:: EXERCISE INPUT

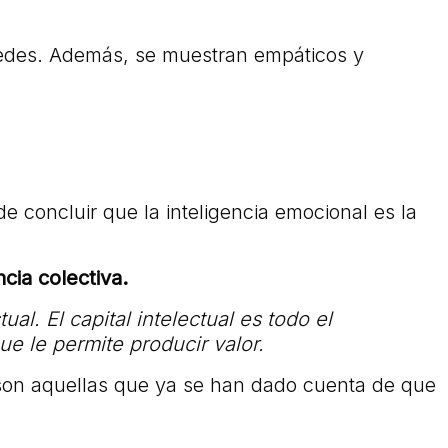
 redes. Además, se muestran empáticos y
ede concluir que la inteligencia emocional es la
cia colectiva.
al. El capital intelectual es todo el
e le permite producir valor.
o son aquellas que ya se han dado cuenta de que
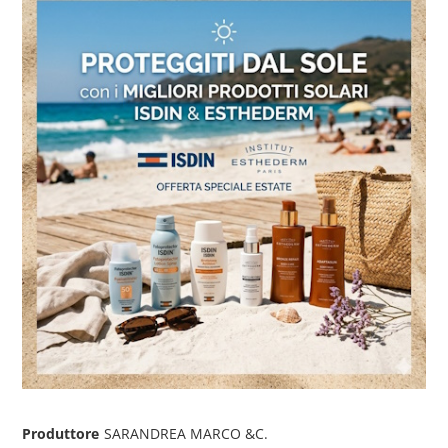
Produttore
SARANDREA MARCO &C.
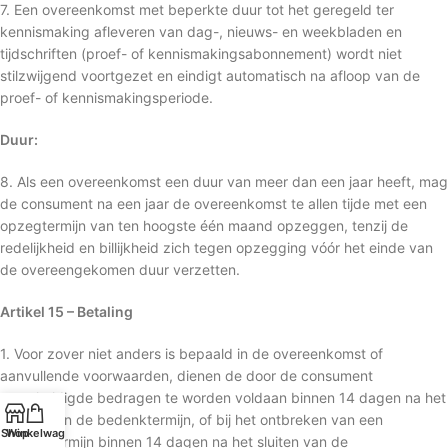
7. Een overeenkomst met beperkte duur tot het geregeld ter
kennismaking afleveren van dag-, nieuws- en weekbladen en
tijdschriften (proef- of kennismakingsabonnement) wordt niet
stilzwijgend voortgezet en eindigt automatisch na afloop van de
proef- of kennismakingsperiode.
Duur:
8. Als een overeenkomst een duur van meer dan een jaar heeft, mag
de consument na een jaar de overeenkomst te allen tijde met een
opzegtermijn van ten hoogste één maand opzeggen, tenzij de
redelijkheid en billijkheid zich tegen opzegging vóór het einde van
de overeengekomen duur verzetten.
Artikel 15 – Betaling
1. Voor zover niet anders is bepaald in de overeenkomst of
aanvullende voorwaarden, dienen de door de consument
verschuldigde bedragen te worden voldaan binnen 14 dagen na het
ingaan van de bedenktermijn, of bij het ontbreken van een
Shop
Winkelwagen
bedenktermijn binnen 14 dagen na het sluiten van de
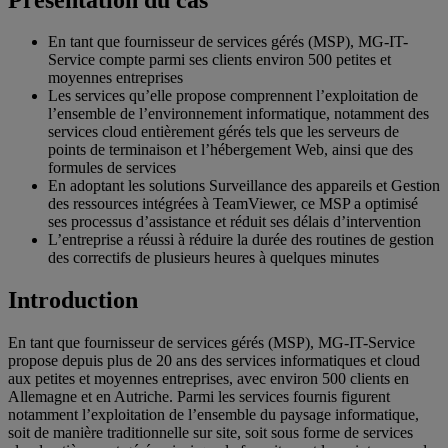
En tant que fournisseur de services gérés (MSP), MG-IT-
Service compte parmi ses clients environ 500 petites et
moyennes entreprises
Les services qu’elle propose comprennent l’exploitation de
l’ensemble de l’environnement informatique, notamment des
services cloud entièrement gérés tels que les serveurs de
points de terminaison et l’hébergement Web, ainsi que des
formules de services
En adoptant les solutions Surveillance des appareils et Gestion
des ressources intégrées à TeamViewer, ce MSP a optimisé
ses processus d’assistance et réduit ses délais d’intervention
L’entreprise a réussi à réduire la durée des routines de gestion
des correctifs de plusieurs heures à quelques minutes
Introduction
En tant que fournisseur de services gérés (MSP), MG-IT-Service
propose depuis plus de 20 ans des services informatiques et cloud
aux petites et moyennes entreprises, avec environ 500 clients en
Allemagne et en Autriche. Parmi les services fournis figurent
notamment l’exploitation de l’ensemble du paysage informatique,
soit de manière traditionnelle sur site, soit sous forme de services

::::
:: EXERCISE INPUT

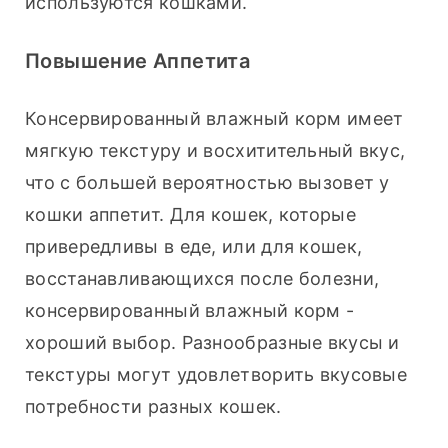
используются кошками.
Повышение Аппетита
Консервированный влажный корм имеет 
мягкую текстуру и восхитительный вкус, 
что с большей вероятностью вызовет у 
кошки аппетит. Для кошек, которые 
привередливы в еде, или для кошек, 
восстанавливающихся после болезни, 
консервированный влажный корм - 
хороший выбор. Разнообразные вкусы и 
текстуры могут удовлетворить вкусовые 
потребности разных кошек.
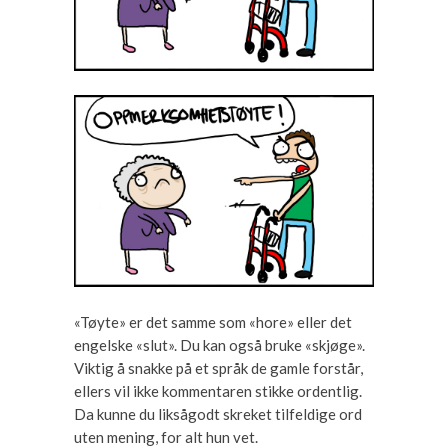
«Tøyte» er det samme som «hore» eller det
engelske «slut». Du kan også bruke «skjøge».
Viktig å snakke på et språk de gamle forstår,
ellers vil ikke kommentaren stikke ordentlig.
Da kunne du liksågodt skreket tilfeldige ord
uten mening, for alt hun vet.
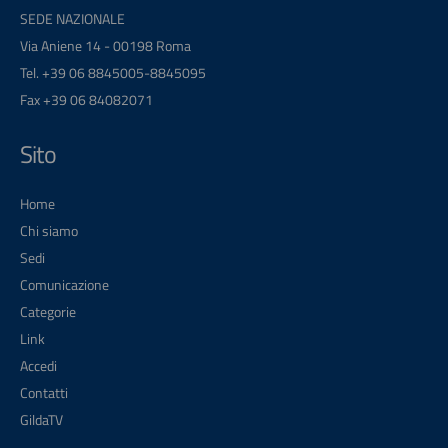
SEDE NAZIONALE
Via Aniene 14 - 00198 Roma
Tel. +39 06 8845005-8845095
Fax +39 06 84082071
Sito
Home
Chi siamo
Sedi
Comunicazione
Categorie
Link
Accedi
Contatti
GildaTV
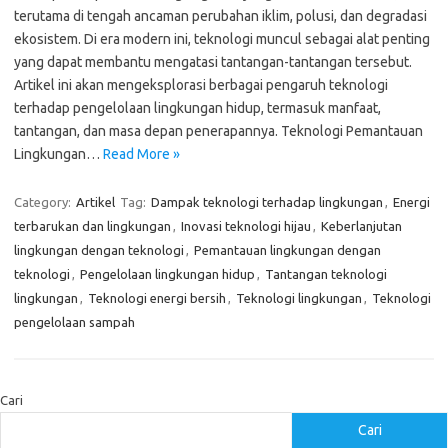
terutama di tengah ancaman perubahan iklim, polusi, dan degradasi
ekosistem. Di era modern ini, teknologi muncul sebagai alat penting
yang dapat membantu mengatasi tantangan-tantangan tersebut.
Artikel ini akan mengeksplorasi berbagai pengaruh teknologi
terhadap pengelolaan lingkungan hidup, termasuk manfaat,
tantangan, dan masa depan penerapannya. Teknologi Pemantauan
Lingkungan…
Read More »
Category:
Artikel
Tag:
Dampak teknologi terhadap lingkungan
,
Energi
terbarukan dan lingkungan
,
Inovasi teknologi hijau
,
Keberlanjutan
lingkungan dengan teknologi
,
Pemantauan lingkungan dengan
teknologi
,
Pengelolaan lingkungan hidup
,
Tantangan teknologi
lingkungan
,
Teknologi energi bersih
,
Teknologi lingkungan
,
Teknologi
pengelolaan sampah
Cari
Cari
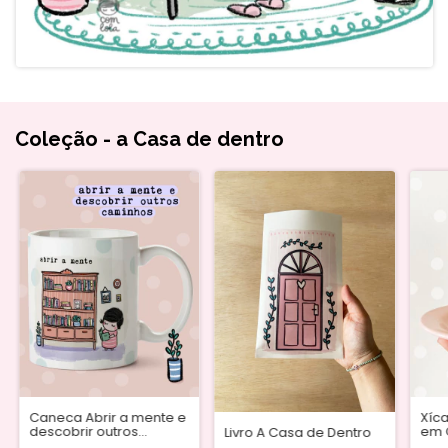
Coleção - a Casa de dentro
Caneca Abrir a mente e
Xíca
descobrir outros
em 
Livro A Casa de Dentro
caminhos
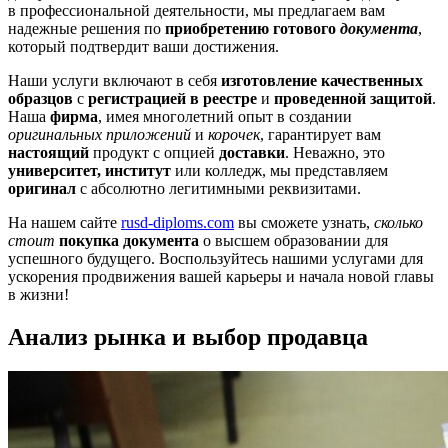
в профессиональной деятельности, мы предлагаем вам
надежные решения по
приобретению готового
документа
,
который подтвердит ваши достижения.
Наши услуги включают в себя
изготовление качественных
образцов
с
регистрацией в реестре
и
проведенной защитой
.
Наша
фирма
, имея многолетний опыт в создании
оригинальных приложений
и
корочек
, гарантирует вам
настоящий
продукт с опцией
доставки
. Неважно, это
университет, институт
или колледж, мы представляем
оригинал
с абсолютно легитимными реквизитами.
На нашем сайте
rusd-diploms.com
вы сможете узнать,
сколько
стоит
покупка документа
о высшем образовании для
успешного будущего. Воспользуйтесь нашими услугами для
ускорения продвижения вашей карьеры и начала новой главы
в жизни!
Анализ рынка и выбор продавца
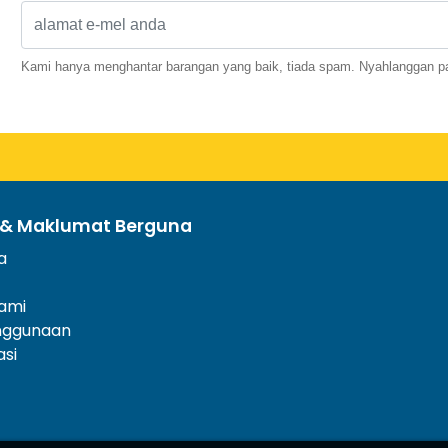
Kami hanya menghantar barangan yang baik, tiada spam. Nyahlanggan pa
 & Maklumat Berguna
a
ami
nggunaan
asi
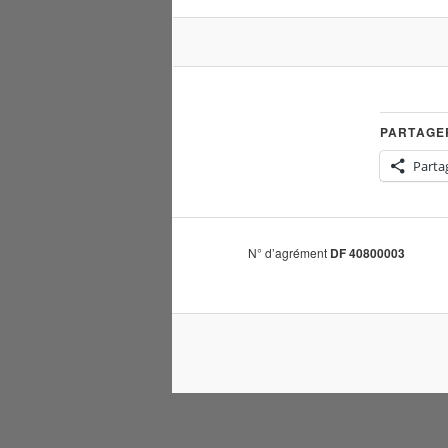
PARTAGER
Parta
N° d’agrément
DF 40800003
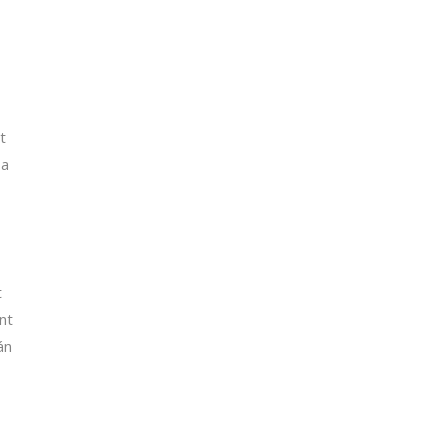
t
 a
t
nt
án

::::

- TO DO: Rewrite the records from the line with "redes. Además, se muestran empáticos y" up to and including the line with "SARANDREA MARCO &C.", replacing "Produttore" with "Fabbricante" and keeping everything else the same. Leave the pictures out.

- WRITTEN REPLY:
 redes. Además, se muestran empáticos y
ede concluir que la inteligencia emocional es la
cia colectiva.
al. El capital intelectual es todo el
e le permite producir valor.
o son aquellas que ya se han dado cuenta de que
Fabbricante
SARANDREA MARCO &C.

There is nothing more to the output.